While most of the focus is centre stage, captioning is displayed on a screen behind, and Brandon Ranby sits to the right providing an audio-description. He is the ‘ish’ in Katie’s “solo-ish” performance. The production plays around with Ranby’s role, and as he starts to chip in cheekily from the sidelines he deflates as well as describing – gently letting the air out of some of Katie’s potentially more overblown claims. “I was cool once” she declares, “Katie was never cool” he counters.
Their good-humoured back and forth works well, like some sort of fully accessible banter, if there can ever be such a thing. In a surprising twist, their verbal sparring culminates in a mini-duel, as Katie finally gets to demonstrate her sword skills.

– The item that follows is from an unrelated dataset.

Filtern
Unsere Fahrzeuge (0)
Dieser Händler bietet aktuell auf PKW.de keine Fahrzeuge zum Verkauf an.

Such moments help to energise the show. Despite the script’s disclaimer that this “is not a motivational talk“, there’s a bit too much emphasis on ‘tell‘ rather than ‘show‘. We even get a Powerpoint presentation at one stage. Although Katie jokingly dons spectacles and adopts a professorial persona to deliver it, they can’t disguise the tendency for proceedings to too often drift wordily into TED territory.
As a production, it feels at its most successful when it shifts the focus towards Katie’s relationship with her wheelchair Wallace. Staples insightfully considers how she struggled to come to terms with needing an ‘aid’ to get moving again, explains her decision to name her new wheelchair, and ponders how some people fail to now recognise her when she is without it.
Exploring their relationship seems to inspire a more inventive approach to the piece’s story-telling. A montage of affectionate handwritten ‘thank you’ notes from Katie to Wallace is a touching visual flourish. Cataloguing the hatred directed at people with disabilities, Katie tries to imagine it as being aimed at Wallace rather than her, as she crawls off stage leaving the wheelchair alone in the harsh spotlight.
Katie’s references to “me and Wallace” hint at a more layered connection than most people might expect. She climbs out of the chair to hug ‘him’ and recognises the role he plays in giving her the freedom to be active. In a thoughtfully choreographed sequence, Katie reminds us that there is more to movement than just getting from place to place, and living your daily life. It is also a means of expression. She walks across the stage on her hands with her lower torso supported by Wallace, lies on the floor and lets the chair roll back and forward over her body, tips ‘him’ on his side and lets his big wheels spin, and then balances Wallace on her legs to lift ‘him’ up into the air. Gracefully, and yet with strength, she creates the illusion that she and Wallace are performing together, like dancing partners. The noise of the chair’s footpads being clipped and unclipped is reimagined as Wallace speaking.
What begins as a show responding to other people’s perceptions and views, becomes instead one that confidently and imaginatively sets its own parameters – and in doing so, creates something that offers a fresh perspective, and is unexpectedly moving.
This performance of Freedom to Move was shared as a work in progress at PUSH Festival 2020. I was invited by White Noise Theatre to write a response to the show. The above are some first impressions and an appreciation of the work at this stage in its development, and not a review.
Performance seen on 31 January 2020.